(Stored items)
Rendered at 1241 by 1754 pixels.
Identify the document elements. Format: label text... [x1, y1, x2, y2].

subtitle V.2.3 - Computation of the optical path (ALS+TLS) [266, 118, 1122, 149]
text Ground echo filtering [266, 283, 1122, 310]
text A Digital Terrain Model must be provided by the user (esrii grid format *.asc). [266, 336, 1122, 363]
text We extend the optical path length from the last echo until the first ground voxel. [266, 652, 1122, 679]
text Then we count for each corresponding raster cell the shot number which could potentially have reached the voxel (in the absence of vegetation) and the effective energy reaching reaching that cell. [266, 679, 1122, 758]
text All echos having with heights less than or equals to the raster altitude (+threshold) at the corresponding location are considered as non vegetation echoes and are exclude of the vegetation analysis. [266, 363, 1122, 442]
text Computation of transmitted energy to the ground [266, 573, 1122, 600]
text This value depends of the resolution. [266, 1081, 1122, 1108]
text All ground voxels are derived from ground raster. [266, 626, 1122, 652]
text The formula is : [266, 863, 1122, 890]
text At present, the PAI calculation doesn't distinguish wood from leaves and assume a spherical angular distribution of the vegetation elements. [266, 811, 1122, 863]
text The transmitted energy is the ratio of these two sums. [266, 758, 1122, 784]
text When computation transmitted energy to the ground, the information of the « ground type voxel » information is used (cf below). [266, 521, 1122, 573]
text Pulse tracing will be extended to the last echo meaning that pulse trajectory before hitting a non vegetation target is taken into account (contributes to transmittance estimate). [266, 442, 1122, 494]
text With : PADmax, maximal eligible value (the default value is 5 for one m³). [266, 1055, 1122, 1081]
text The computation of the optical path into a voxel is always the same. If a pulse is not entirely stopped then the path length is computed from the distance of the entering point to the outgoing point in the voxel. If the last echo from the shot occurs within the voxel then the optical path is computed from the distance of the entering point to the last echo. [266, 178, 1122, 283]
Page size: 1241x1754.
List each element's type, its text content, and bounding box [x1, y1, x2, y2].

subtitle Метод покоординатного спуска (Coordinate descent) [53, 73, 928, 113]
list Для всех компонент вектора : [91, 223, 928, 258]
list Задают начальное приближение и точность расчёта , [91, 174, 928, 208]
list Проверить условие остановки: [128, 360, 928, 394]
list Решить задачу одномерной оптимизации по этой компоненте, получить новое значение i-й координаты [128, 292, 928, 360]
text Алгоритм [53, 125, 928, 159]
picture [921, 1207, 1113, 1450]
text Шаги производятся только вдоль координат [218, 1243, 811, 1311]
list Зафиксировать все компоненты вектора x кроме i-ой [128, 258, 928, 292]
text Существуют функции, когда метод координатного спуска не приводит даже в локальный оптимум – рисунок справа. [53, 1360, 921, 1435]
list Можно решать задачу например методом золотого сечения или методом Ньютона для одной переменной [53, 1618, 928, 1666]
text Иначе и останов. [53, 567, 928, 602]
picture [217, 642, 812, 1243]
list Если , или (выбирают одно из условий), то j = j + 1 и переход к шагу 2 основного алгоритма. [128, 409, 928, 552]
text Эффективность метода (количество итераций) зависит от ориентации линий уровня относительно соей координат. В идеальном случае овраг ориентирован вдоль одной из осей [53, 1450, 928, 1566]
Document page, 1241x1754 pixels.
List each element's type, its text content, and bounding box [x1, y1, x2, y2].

• **PROMPT**: Update the rows so that every "bounding box" becomes "enclosing box", and leave the rest of each line as it is.

• **EXERCISE OUTPUT**:
Rendered at 1241 by 1754 pixels.
Identify the document elements. Format: label text... [x1, y1, x2, y2].

subtitle V.2.3 - Computation of the optical path (ALS+TLS) [266, 118, 1122, 149]
text Ground echo filtering [266, 283, 1122, 310]
text A Digital Terrain Model must be provided by the user (esrii grid format *.asc). [266, 336, 1122, 363]
text We extend the optical path length from the last echo until the first ground voxel. [266, 652, 1122, 679]
text Then we count for each corresponding raster cell the shot number which could potentially have reached the voxel (in the absence of vegetation) and the effective energy reaching reaching that cell. [266, 679, 1122, 758]
text All echos having with heights less than or equals to the raster altitude (+threshold) at the corresponding location are considered as non vegetation echoes and are exclude of the vegetation analysis. [266, 363, 1122, 442]
text Computation of transmitted energy to the ground [266, 573, 1122, 600]
text This value depends of the resolution. [266, 1081, 1122, 1108]
text All ground voxels are derived from ground raster. [266, 626, 1122, 652]
text The formula is : [266, 863, 1122, 890]
text At present, the PAI calculation doesn't distinguish wood from leaves and assume a spherical angular distribution of the vegetation elements. [266, 811, 1122, 863]
text The transmitted energy is the ratio of these two sums. [266, 758, 1122, 784]
text When computation transmitted energy to the ground, the information of the « ground type voxel » information is used (cf below). [266, 521, 1122, 573]
text Pulse tracing will be extended to the last echo meaning that pulse trajectory before hitting a non vegetation target is taken into account (contributes to transmittance estimate). [266, 442, 1122, 494]
text With : PADmax, maximal eligible value (the default value is 5 for one m³). [266, 1055, 1122, 1081]
text The computation of the optical path into a voxel is always the same. If a pulse is not entirely stopped then the path length is computed from the distance of the entering point to the outgoing point in the voxel. If the last echo from the shot occurs within the voxel then the optical path is computed from the distance of the entering point to the last echo. [266, 178, 1122, 283]
Page size: 1241x1754.
List each element's type, its text content, and enclosing box [x1, y1, x2, y2].

subtitle Метод покоординатного спуска (Coordinate descent) [53, 73, 928, 113]
list Для всех компонент вектора : [91, 223, 928, 258]
list Задают начальное приближение и точность расчёта , [91, 174, 928, 208]
list Проверить условие остановки: [128, 360, 928, 394]
list Решить задачу одномерной оптимизации по этой компоненте, получить новое значение i-й координаты [128, 292, 928, 360]
text Алгоритм [53, 125, 928, 159]
picture [921, 1207, 1113, 1450]
text Шаги производятся только вдоль координат [218, 1243, 811, 1311]
list Зафиксировать все компоненты вектора x кроме i-ой [128, 258, 928, 292]
text Существуют функции, когда метод координатного спуска не приводит даже в локальный оптимум – рисунок справа. [53, 1360, 921, 1435]
list Можно решать задачу например методом золотого сечения или методом Ньютона для одной переменной [53, 1618, 928, 1666]
text Иначе и останов. [53, 567, 928, 602]
picture [217, 642, 812, 1243]
list Если , или (выбирают одно из условий), то j = j + 1 и переход к шагу 2 основного алгоритма. [128, 409, 928, 552]
text Эффективность метода (количество итераций) зависит от ориентации линий уровня относительно соей координат. В идеальном случае овраг ориентирован вдоль одной из осей [53, 1450, 928, 1566]
Document page, 1241x1754 pixels.
List each element's type, its text content, and enclosing box [x1, y1, x2, y2].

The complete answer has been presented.